BEGIN EXTRACT TO READ

Keech drops a futuristic knife and James grabs it, slashing Keech's leg. Keech accidentally knocks James off of the roof and shoots Louis in the chest. Keech disappears as James dies from the fall.

Louis drives home. Since James died at age 11 he never became Keech, the serial killer. Each victim is shown alive including James, back with his mother again.

==Cast==
- Cuba Gooding Jr. as Louis Hicks
- Neal McDonough as Keech
- Nicki Aycox as Polly
- Austin Abrams as James
- Yancey Arias as Detective Ed Beker
- Dane Rhodes as Detective Gordon
- Danielle Nicolet as Gina Hicks
- Adrianne Frost as Vicki Ihrling
- Edrick Browne as Detective Maddox
- Veronica Berry as Felicia Carson
- Shanna Forrestall as Kayla Pierce
- James DuMont as Zoo Guard
- Angelena Swords Brocato as Shelly
- Ross Britz as Rookie Cop
- Michael Dardant as Magician

==Production==
It is set and filmed in Baton Rouge, Louisiana on February 7 and April 1, 2010.

END EXTRACT TO READ

* **GOAL**
Write a continuation of the film article above, beginning right after its final sentence.

BEGIN RECORDS SUPPLIED

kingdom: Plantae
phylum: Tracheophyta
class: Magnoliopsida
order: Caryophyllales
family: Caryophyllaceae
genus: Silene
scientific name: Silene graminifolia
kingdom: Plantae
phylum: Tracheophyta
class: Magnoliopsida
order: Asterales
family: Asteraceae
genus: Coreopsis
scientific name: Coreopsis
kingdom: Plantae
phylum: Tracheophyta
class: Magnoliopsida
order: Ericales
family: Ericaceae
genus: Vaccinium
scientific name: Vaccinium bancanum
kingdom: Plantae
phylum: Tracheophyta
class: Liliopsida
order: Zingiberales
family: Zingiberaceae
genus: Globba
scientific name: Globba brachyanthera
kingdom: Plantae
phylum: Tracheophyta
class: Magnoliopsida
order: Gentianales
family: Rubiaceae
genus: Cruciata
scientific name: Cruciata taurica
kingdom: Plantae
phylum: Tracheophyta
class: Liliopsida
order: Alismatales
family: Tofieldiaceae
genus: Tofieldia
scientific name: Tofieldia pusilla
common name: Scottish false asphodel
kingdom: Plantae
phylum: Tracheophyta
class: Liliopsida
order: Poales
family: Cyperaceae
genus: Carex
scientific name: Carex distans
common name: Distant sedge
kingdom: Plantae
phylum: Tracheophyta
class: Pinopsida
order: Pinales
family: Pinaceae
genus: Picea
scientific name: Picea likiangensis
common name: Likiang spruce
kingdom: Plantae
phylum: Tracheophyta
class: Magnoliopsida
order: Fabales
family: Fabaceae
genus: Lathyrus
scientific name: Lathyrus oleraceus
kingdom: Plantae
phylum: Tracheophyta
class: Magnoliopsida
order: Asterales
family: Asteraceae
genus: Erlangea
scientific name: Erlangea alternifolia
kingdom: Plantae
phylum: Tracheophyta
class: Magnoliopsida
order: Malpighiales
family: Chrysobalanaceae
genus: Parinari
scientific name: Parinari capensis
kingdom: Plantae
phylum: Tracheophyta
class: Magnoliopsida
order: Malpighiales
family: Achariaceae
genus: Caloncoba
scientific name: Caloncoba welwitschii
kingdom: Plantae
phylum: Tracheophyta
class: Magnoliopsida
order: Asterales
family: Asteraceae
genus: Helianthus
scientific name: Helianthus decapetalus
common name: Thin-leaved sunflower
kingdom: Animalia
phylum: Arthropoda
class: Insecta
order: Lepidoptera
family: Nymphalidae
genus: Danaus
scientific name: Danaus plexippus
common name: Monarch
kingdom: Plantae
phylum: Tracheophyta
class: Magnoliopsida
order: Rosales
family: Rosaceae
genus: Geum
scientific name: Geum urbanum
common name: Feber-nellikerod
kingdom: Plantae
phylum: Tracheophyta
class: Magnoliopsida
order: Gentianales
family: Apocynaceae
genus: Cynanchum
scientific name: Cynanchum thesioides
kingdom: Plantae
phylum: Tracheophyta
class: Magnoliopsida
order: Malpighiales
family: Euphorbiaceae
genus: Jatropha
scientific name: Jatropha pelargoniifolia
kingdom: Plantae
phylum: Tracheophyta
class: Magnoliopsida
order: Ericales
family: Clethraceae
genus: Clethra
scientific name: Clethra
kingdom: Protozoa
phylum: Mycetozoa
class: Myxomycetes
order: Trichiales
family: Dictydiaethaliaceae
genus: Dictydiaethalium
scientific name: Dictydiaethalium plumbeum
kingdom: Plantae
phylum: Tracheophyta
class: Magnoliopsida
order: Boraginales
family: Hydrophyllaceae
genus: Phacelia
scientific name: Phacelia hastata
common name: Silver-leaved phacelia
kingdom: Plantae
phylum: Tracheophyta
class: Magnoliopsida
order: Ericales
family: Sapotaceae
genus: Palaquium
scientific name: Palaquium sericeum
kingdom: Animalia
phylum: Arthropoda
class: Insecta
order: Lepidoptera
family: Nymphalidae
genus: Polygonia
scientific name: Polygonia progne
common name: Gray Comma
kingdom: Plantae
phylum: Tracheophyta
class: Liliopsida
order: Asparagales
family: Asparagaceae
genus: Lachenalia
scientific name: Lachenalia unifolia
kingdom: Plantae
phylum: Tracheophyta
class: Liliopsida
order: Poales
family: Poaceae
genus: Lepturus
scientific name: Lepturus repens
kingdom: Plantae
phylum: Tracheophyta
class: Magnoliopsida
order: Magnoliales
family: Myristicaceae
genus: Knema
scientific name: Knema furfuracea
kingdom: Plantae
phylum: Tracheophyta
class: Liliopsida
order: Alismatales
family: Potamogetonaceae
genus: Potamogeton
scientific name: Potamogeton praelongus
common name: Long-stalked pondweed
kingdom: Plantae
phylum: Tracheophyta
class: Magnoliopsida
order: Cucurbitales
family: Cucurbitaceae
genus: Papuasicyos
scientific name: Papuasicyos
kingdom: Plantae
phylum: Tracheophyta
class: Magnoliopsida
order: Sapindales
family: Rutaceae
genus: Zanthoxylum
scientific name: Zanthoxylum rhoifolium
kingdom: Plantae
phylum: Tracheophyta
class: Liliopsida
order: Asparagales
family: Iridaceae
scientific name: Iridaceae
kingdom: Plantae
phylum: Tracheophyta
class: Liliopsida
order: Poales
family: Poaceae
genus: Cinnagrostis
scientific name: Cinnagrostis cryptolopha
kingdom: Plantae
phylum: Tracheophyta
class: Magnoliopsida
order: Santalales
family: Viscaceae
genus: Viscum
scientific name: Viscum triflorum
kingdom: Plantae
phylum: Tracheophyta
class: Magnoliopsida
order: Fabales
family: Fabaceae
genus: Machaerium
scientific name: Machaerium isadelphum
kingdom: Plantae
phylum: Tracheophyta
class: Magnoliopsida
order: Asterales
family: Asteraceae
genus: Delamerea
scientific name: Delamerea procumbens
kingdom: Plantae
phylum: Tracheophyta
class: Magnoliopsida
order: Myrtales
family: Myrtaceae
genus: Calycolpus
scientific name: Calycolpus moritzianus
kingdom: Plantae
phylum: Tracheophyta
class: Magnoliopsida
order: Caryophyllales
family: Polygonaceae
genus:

END RECORDS SUPPLIED

* **REPLY TO THE EXERCISE**
==Reception==
Ticking Clock has received negative reviews from critics. On Dread Central, "The Foywonder" rated it 2/5 "blood-stained knives", saying that it was a "fairly iffy serial killer thriller with a few decent moments and an intriguing but otherwise underdeveloped conceit behind its killer's modus operandi; the insulting ending left me wishing I could have turned the clock back and gotten those 100 minutes back." On DVD Talk, Rohit Rao negatively reviewed the film, writing "once you have accepted that you can predict exactly where the film is going, the proceedings are still watchable but far less exciting."

==Home media==
DVD was released in Region 1 in the United States on January 4, 2011, and also Region 2 in the United Kingdom on 10 January 2011, it was distributed by Sony Pictures Home Entertainment.